_EXERCISE PROMPT_
Update the material below by changing "Repositorio" to "repositorio" wherever it occurs, leaving everything else as it is. Leave the pictures out of your answer.

-- Opening Marker --

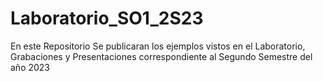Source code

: # Laboratorio_SO1_2S23
En este Repositorio Se publicaran los ejemplos vistos en el Laboratorio, Grabaciones y Presentaciones correspondiente al Segundo Semestre del año 2023


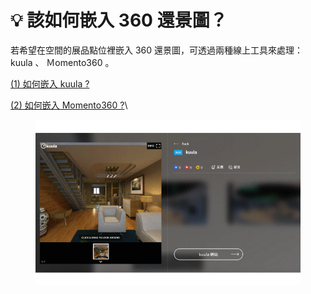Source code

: # 💡 該如何嵌入 360 還景圖？

若希望在空間的展品點位裡嵌入 360 還景圖，可透過兩種線上工具來處理： kuula 、 Ｍomento360 。

[(1) 如何嵌入 kuula ?](gai-ru-he-qian-ru-360-huan-jing-tu/ru-he-qian-ru-kuula.md)

[(2) 如何嵌入 Momento360 ?](gai-ru-he-qian-ru-360-huan-jing-tu/ru-he-qian-ru-momento360.md)\


<figure><img src="../../../.gitbook/assets/360 pic.gif" alt=""><figcaption></figcaption></figure>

-- Closing Marker --

_WRITTEN SOLUTION_
Source code

: # Laboratorio_SO1_2S23
En este repositorio Se publicaran los ejemplos vistos en el Laboratorio, Grabaciones y Presentaciones correspondiente al Segundo Semestre del año 2023


Source code

: # 💡 該如何嵌入 360 還景圖？

若希望在空間的展品點位裡嵌入 360 還景圖，可透過兩種線上工具來處理： kuula 、 Ｍomento360 。

[(1) 如何嵌入 kuula ?](gai-ru-he-qian-ru-360-huan-jing-tu/ru-he-qian-ru-kuula.md)

[(2) 如何嵌入 Momento360 ?](gai-ru-he-qian-ru-360-huan-jing-tu/ru-he-qian-ru-momento360.md)\


<figure><img src="../../../.gitbook/assets/360 pic.gif" alt=""><figcaption></figcaption></figure>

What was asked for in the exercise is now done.